Pelo fim do extermínio do povo pobre, negro e jovem da periferia!
Auto de resistência é o nome dado para encobrir uma ação criminosa praticada pela Polícia Militar do Rio de Janeiro. E o grande mérito desse filme é se debruçar cena a cena para mostrar o quanto essa política de segurança pública é genocida à população jovem e negra da periferia. "Auto de Resistência" tem como proposta assumir o ponto de vista dessa população que vai lenta e voluntariamente sendo exterminada pelo próprio poder público, que vê nessa população pobre algo a ser exterminada. Assim como nos anos 1970 o esquadrão da morte também o fez, mas de forma clandestina. Como não lembrar também do recente caso de Marcos Vinícius, o menino de 14 anos assassinado com um tiro nas costas pela polícia quando caminhava para mais um dia na escola? E o caso Marielle Franco, outra provavelmente assassinada por forças militares ou paramilitares e que defendia os direitos justamente dessas populações marginalizadas pelo poder público?

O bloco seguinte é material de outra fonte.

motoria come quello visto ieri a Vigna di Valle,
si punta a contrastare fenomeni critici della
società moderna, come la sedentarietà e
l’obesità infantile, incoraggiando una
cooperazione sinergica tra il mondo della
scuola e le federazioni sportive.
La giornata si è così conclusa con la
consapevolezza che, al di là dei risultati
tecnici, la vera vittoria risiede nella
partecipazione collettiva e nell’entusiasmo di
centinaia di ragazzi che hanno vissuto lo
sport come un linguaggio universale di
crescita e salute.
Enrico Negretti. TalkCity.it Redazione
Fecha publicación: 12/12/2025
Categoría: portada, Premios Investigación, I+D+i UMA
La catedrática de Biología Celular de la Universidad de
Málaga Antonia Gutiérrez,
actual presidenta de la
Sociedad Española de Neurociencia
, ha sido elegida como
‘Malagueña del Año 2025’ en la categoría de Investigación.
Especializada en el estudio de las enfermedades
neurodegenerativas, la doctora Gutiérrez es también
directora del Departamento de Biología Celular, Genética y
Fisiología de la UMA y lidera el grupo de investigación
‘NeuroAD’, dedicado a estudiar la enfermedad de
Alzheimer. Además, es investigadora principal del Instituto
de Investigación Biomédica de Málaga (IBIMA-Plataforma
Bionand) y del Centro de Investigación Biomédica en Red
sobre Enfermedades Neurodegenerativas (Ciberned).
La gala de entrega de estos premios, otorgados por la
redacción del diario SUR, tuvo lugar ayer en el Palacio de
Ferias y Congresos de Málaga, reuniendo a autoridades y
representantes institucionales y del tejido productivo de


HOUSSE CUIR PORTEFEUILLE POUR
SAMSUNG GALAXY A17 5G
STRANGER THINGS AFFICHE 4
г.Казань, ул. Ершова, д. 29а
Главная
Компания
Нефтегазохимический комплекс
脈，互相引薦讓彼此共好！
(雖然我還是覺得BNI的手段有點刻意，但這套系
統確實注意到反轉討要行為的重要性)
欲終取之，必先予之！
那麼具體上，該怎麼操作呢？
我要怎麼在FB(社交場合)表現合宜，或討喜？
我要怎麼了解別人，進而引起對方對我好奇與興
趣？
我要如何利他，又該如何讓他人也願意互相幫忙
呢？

Esse é aquele filme que todos nós cidadãos deveríamos assistir e discutir, sobretudo por colocar a nu a violência explícita do Estado. O grande destaque são os depoimentos das mães dos meninos precocemente assassinados por uma polícia que desconhece os direitos mais elementares da população. Eles evidenciam o grau de abandono em que estão submetidos os habitantes das periferias. Os diretores Lula e Neri se empenham em dar a voz a essas guerreiras que lutam corajosamente por justiça. Eles também vão aos tribunais observar os julgamentos que na grande maioria das vezes se aplica a sentença de "legítima defesa" para os policiais agressores e assassinos. Como rotineiramente o que se tem é apenas os depoimentos dos próprios policiais, os casos são assim resolvidos, o que fortalece para se reverter a própria noção de justiça que transforma assassinos em vítimas.
Podemos dizer que a proposta central de "Auto de Resistência" é mesmo o de desconstruir esse discurso oficial, de que os policiais sempre agem em nome da lei e da justiça. No decorrer do filme fica notória a fragilidade da defesa diante às diversas chacinas cometidas no exercício profissional desses homens que deveriam proteger ao invés de matar. Esse documentário pode até parecer duro, mas devemos lembrar que assistir às atrocidades mostradas nesse filme não é nada, comparada à experiência de quem as vive em seu cotidiano. Não foi à toa que essa contundente obra ganhou o prêmio máximo na última edição do Festival "É Tudo Verdade".
A câmera torna-se uma grande protagonista do filme, na medida que assume um papel investigativo de buscar pontos contraditórios do discurso policial. Os diretores não se esquivam de incorporar materiais filmados a partir de celulares tanto das próprias vítimas quanto de testemunhas que corajosamente registraram atos abomináveis vindos da instituição responsável por zelar pela segurança de nossos cidadãos. Assim o filme serve para clarificar o desnível de tratamento recebido pelos moradores das áreas nobres e das periféricas. "Auto de Resistência" revela-se antes de tudo um documentos sobre o nosso tempo, nos mostra o quanto a favela de hoje é a continuidade da senzala, com a presença opressora dos capitães do mato (agora fardados e fortemente armados), representantes de governantes poderosos que aplicam a lei ao seu bel prazer.
Outro fato importante enfocado no filme é o acompanhamento da CPI dos autos de resistência na Assembleia Legislativa do Estado do Rio de Janeiro. Ela escuta chefes da política de segurança, inclusive o Secretário José Beltrame, grande nome responsável pela implantação das UPPs (Unidades de Polícia Pacificadoras) no Rio de Janeiro, mas não esquece de filmar o depoimento articulado e contundente da mãe do menino Johnatan, brutal e banalmente assassinado por forças policiais. Essa CPI, como era de se esperar, não deu em nada. Afinal, as redes que movimentam esse extermínio desses jovens, pobres e negros são os mesmos que comandam a política carcomida do Estado do Rio de Janeiro. O cinema de Lula e Neri é fundamental para que possamos enfim desconstruir as narrativas que reafirmam a opressão, onde a ação policial violenta e assassina representa tão somente a ponta de um imenso iceberg. A quem interessa a manutenção desse status quo? Essa é uma pergunta que não pode ficar sem resposta.
Visto no Estação Net Rio 2, no dia 08 de julho de 2018.